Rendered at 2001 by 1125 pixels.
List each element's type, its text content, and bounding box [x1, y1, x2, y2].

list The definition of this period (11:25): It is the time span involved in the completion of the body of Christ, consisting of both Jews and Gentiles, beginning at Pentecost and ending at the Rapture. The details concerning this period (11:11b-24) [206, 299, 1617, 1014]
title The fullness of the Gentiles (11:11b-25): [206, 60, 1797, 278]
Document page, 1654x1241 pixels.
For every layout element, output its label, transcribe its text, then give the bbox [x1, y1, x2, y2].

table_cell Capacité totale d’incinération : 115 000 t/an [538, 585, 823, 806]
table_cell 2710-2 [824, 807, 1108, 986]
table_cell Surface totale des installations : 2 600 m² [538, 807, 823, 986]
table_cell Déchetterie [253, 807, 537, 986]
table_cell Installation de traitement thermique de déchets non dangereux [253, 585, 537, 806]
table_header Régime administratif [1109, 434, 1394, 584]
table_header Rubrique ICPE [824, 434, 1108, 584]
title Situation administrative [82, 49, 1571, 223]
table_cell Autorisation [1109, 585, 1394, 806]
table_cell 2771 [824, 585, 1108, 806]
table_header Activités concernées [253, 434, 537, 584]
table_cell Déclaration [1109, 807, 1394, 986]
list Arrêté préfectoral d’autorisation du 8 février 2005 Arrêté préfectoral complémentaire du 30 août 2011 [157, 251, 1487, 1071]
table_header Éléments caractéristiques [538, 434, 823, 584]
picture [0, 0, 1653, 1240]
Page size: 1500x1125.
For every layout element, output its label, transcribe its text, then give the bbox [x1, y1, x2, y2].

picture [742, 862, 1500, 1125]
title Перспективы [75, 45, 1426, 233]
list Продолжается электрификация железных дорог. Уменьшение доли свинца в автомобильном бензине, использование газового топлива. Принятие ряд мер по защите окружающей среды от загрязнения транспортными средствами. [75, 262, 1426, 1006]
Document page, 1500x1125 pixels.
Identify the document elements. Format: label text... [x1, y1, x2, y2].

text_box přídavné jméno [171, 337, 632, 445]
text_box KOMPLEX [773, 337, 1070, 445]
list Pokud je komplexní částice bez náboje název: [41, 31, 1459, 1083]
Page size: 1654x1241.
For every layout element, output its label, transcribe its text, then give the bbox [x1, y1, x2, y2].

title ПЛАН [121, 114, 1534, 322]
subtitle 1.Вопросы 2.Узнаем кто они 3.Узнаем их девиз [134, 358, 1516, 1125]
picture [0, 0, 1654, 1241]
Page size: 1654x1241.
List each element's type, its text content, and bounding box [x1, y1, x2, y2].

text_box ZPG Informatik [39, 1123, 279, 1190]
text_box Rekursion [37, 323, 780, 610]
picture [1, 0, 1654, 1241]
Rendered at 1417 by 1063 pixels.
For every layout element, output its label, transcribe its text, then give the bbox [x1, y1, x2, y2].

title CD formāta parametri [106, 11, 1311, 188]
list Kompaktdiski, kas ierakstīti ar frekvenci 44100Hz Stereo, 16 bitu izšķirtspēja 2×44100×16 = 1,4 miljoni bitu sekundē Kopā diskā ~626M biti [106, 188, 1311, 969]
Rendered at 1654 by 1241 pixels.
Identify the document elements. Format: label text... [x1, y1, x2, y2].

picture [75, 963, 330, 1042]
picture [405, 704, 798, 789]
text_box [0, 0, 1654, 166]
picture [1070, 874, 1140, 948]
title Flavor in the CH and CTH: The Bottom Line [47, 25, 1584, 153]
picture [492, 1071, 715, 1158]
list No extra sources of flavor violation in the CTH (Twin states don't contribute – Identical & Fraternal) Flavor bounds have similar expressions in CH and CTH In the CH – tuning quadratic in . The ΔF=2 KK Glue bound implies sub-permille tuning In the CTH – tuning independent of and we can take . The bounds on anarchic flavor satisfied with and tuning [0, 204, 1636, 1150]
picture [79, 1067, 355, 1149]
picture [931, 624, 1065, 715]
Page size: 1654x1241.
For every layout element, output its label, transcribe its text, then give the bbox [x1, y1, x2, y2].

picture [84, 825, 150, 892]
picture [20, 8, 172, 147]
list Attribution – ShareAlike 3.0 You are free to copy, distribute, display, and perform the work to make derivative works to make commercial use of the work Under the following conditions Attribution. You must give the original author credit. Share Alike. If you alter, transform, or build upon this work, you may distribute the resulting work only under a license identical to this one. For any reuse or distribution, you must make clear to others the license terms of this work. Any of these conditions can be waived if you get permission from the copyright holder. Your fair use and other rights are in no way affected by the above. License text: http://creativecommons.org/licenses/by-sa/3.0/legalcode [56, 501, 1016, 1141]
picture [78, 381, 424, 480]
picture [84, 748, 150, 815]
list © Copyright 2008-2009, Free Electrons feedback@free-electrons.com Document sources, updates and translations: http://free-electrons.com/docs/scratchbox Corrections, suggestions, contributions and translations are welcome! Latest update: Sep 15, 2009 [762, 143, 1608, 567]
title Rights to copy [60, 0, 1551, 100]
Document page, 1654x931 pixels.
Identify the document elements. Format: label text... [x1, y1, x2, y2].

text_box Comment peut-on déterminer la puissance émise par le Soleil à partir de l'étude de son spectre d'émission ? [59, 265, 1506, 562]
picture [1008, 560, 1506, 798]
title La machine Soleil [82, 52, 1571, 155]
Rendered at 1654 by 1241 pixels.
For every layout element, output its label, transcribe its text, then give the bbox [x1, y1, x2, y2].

**REQUIRED TASK:**
Reproduce all of the data above line for line, without changing anything.

**EXERCISE ANSWER:**
Rendered at 2001 by 1125 pixels.
List each element's type, its text content, and bounding box [x1, y1, x2, y2].

list The definition of this period (11:25): It is the time span involved in the completion of the body of Christ, consisting of both Jews and Gentiles, beginning at Pentecost and ending at the Rapture. The details concerning this period (11:11b-24) [206, 299, 1617, 1014]
title The fullness of the Gentiles (11:11b-25): [206, 60, 1797, 278]
Document page, 1654x1241 pixels.
For every layout element, output its label, transcribe its text, then give the bbox [x1, y1, x2, y2].

table_cell Capacité totale d’incinération : 115 000 t/an [538, 585, 823, 806]
table_cell 2710-2 [824, 807, 1108, 986]
table_cell Surface totale des installations : 2 600 m² [538, 807, 823, 986]
table_cell Déchetterie [253, 807, 537, 986]
table_cell Installation de traitement thermique de déchets non dangereux [253, 585, 537, 806]
table_header Régime administratif [1109, 434, 1394, 584]
table_header Rubrique ICPE [824, 434, 1108, 584]
title Situation administrative [82, 49, 1571, 223]
table_cell Autorisation [1109, 585, 1394, 806]
table_cell 2771 [824, 585, 1108, 806]
table_header Activités concernées [253, 434, 537, 584]
table_cell Déclaration [1109, 807, 1394, 986]
list Arrêté préfectoral d’autorisation du 8 février 2005 Arrêté préfectoral complémentaire du 30 août 2011 [157, 251, 1487, 1071]
table_header Éléments caractéristiques [538, 434, 823, 584]
picture [0, 0, 1653, 1240]
Page size: 1500x1125.
For every layout element, output its label, transcribe its text, then give the bbox [x1, y1, x2, y2].

picture [742, 862, 1500, 1125]
title Перспективы [75, 45, 1426, 233]
list Продолжается электрификация железных дорог. Уменьшение доли свинца в автомобильном бензине, использование газового топлива. Принятие ряд мер по защите окружающей среды от загрязнения транспортными средствами. [75, 262, 1426, 1006]
Document page, 1500x1125 pixels.
Identify the document elements. Format: label text... [x1, y1, x2, y2].

text_box přídavné jméno [171, 337, 632, 445]
text_box KOMPLEX [773, 337, 1070, 445]
list Pokud je komplexní částice bez náboje název: [41, 31, 1459, 1083]
Page size: 1654x1241.
For every layout element, output its label, transcribe its text, then give the bbox [x1, y1, x2, y2].

title ПЛАН [121, 114, 1534, 322]
subtitle 1.Вопросы 2.Узнаем кто они 3.Узнаем их девиз [134, 358, 1516, 1125]
picture [0, 0, 1654, 1241]
Page size: 1654x1241.
List each element's type, its text content, and bounding box [x1, y1, x2, y2].

text_box ZPG Informatik [39, 1123, 279, 1190]
text_box Rekursion [37, 323, 780, 610]
picture [1, 0, 1654, 1241]
Rendered at 1417 by 1063 pixels.
For every layout element, output its label, transcribe its text, then give the bbox [x1, y1, x2, y2].

title CD formāta parametri [106, 11, 1311, 188]
list Kompaktdiski, kas ierakstīti ar frekvenci 44100Hz Stereo, 16 bitu izšķirtspēja 2×44100×16 = 1,4 miljoni bitu sekundē Kopā diskā ~626M biti [106, 188, 1311, 969]
Rendered at 1654 by 1241 pixels.
Identify the document elements. Format: label text... [x1, y1, x2, y2].

picture [75, 963, 330, 1042]
picture [405, 704, 798, 789]
text_box [0, 0, 1654, 166]
picture [1070, 874, 1140, 948]
title Flavor in the CH and CTH: The Bottom Line [47, 25, 1584, 153]
picture [492, 1071, 715, 1158]
list No extra sources of flavor violation in the CTH (Twin states don't contribute – Identical & Fraternal) Flavor bounds have similar expressions in CH and CTH In the CH – tuning quadratic in . The ΔF=2 KK Glue bound implies sub-permille tuning In the CTH – tuning independent of and we can take . The bounds on anarchic flavor satisfied with and tuning [0, 204, 1636, 1150]
picture [79, 1067, 355, 1149]
picture [931, 624, 1065, 715]
Page size: 1654x1241.
For every layout element, output its label, transcribe its text, then give the bbox [x1, y1, x2, y2].

picture [84, 825, 150, 892]
picture [20, 8, 172, 147]
list Attribution – ShareAlike 3.0 You are free to copy, distribute, display, and perform the work to make derivative works to make commercial use of the work Under the following conditions Attribution. You must give the original author credit. Share Alike. If you alter, transform, or build upon this work, you may distribute the resulting work only under a license identical to this one. For any reuse or distribution, you must make clear to others the license terms of this work. Any of these conditions can be waived if you get permission from the copyright holder. Your fair use and other rights are in no way affected by the above. License text: http://creativecommons.org/licenses/by-sa/3.0/legalcode [56, 501, 1016, 1141]
picture [78, 381, 424, 480]
picture [84, 748, 150, 815]
list © Copyright 2008-2009, Free Electrons feedback@free-electrons.com Document sources, updates and translations: http://free-electrons.com/docs/scratchbox Corrections, suggestions, contributions and translations are welcome! Latest update: Sep 15, 2009 [762, 143, 1608, 567]
title Rights to copy [60, 0, 1551, 100]
Document page, 1654x931 pixels.
Identify the document elements. Format: label text... [x1, y1, x2, y2].

text_box Comment peut-on déterminer la puissance émise par le Soleil à partir de l'étude de son spectre d'émission ? [59, 265, 1506, 562]
picture [1008, 560, 1506, 798]
title La machine Soleil [82, 52, 1571, 155]
Rendered at 1654 by 1241 pixels.
For every layout element, output its label, transcribe its text, then give the bbox [x1, y1, x2, y2].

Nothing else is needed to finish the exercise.